Das „bok“, jener politisch korrekte Asiat, befindet sich im Nachbarhaus zum Schulterblatt 1. Auf dessen Dach hatten sich in der fatalen Nacht Randalierer positioniert und Steine und Sprengkörper auf die am nahen Neuen Pferdemarkt versammelten und verharrenden Polizeikräfte geworfen. Offizieller Grund, warum die Polizei nicht in die Straße vorrückte und den marodierenden Mob stundenlang unbehelligt gewähren ließ. „Also ich kenne noch andere Zugänge zum Schulterblatt“, sagt Lilly. Was auch ein Hinweis auf die andere Lesart der Randale ist, die Lesart der Gegenpartei, die die Polizei ursächlich verantwortlich macht als Auslöser.

Zahlreiche Filmaufnahmen belegen, dass die Einsatzkräfte, nun ja, sagen wir so, nicht gerade deeskalierend agiert haben. Am überschwänglichen Lob der Bürgerschaft und dem allerorten in Hamburg plakatierten Dank an die Polizei mag sich hier in der Schanze, in St. Pauli und Altona, den Zentren der wechselseitigen Gewalt, kaum einer beteiligen.

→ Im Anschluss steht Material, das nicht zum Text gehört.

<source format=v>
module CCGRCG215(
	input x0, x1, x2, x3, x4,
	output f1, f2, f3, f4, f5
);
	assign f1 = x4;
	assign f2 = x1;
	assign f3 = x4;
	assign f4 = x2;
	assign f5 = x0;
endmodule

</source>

„Organisierte Strukturen, spontane Wut, maskulines Gehabe“

Und dann taucht die Szene doch noch auf aus ihrer Schockstarre und ihrer selbst auferlegten Schweigsamkeit. Nico Berg meldet sich, 28, Student der Soziologie, der gerade seinen Master macht und ebenfalls Sprecher der Interventionistischen Linken ist. „Wir sind ja nicht die Flora“, sagt er, „gleichwohl sind wir in dieser Auseinandersetzung solidarisch mit ihr.“ Wenn der linken Szene, den Autonomen, stets vorgeworfen wird, undifferenziert auf die Welt zu schauen, Berg könnte jederzeit den Gegenbeweis antreten.

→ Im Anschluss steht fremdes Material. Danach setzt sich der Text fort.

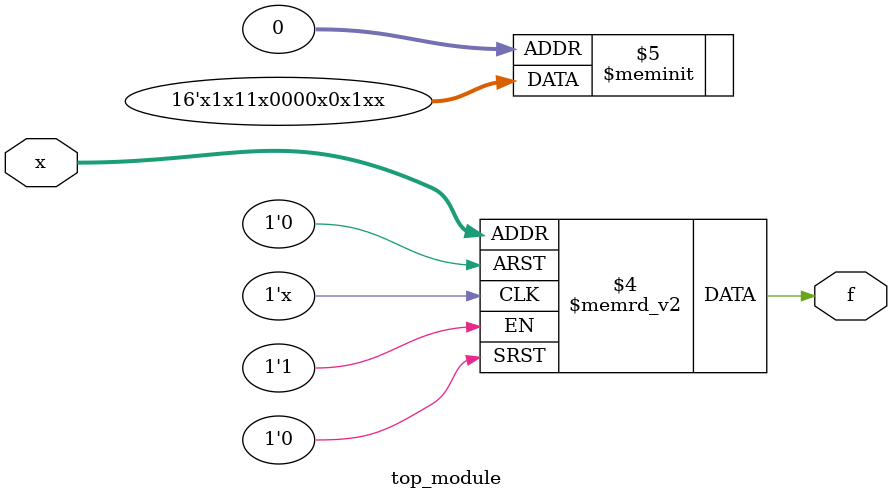
<source format=sv>
module top_module (
	input [4:1] x,
	output logic f
);

	always_comb begin
		case(x)
			4'h0, 4'h1, 4'h3, 4'h5, 4'hd, 4'hf: f = 1'bx;
			4'h2, 4'hb, 4'hc, 4'he: f = 1;
			4'h4, 4'h6: f = 0;
			4'h7, 4'h8, 4'h9: f = 1'b0;
		endcase
	end

endmodule

</source>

„Was hier geschehen ist, ist nicht unsere Aktion, erst recht nicht unser politisches Ausdrucksmittel“, sagt er. „Wir sind noch im Prozess der Aufarbeitung, die wollen wir ohne ökonomische Hektik der Medien betreiben.“ Und, nein, sie wüssten noch nicht differenziert genug, wer die treibenden Kräfte auf der Protestseite gewesen seien, „es hat organisierte Strukturen ebenso gegeben wie spontane Wut über die Polizeigewalt der Tage zuvor und auch Leute, die ihr maskulines Gehabe mit geringer Vermittelbarkeit ausgetobt haben. Nach dem Motto, hey, in der Schanze geht es ab, ist doch geil“.

Auf der Gegenseite macht er „einen autoritären Staat“ aus, „der diesen Gipfel mit aller Gewalt hier in Hamburg haben wollte und zur Durchsetzung einen völlig hysterischen Polizeiapparat benötigte“.

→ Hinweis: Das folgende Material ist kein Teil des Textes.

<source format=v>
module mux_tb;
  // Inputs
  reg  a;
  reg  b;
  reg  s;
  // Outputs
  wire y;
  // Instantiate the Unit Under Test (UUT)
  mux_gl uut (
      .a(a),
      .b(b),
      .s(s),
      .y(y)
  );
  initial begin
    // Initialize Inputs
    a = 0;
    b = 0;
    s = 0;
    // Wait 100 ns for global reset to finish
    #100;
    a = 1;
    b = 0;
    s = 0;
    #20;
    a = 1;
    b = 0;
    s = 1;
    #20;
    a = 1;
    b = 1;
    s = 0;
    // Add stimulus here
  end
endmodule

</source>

Ein Reisebus rollt heran, dann ein Sightseeing-Doppeldecker

Aber das sei, „ich sage das ausdrücklich“, sagt Berg, nur eine Seite des Geschehenen. Eine andere die schwer bis gar nicht zu vermittelnde Gewalt der Freitags-Riots, „die jetzt vom Senat genutzt werden, um vom eigenen Versagen abzulenken und die großen Erfolge der anderen Demos, zum Beispiel unserer eigenen mit 80 000 Teilnehmern, in der Wahrnehmung völlig untergehen zu lassen“.

Eine Bilanz dieses Wochenendes, das die gesamtdeutsche Linke in einen linksterroristischen Zusammenhang stellt? „Die Proteste waren ein Erfolg, der offizielle Gipfel ein Fehlschlag“, sagt Berg. „Das vergessen wir nicht, wenn wir die Freitagnacht aufarbeiten.“ Aber eine Bilanz, dazu wisse man noch nicht genug. Nur so viel: „Es ist wohl die Wut der Ohnmacht auf die Arroganz der Macht geprallt.“

Zurück auf der Straße ist eine andere Art Bilanz zu beobachten. Durchs Schulterblatt, diese viel befahrene und viel belebte bunte Straße, zwängt sich von Eimsbüttel kommend ein Reisebus Richtung Neuer Pferdemarkt. Die Köpfe der Reisenden drehen sich nach rechts, man hört sie förmlich aufstaunen, ah, das also ist die Rote Flora. Ziemlich dicht hinter dem Reisebus mit unbekanntem Ziel rollt ein Sightseeing-Doppeldecker heran. Die Empörung und der Schauder wollen schließlich auch bedient werden.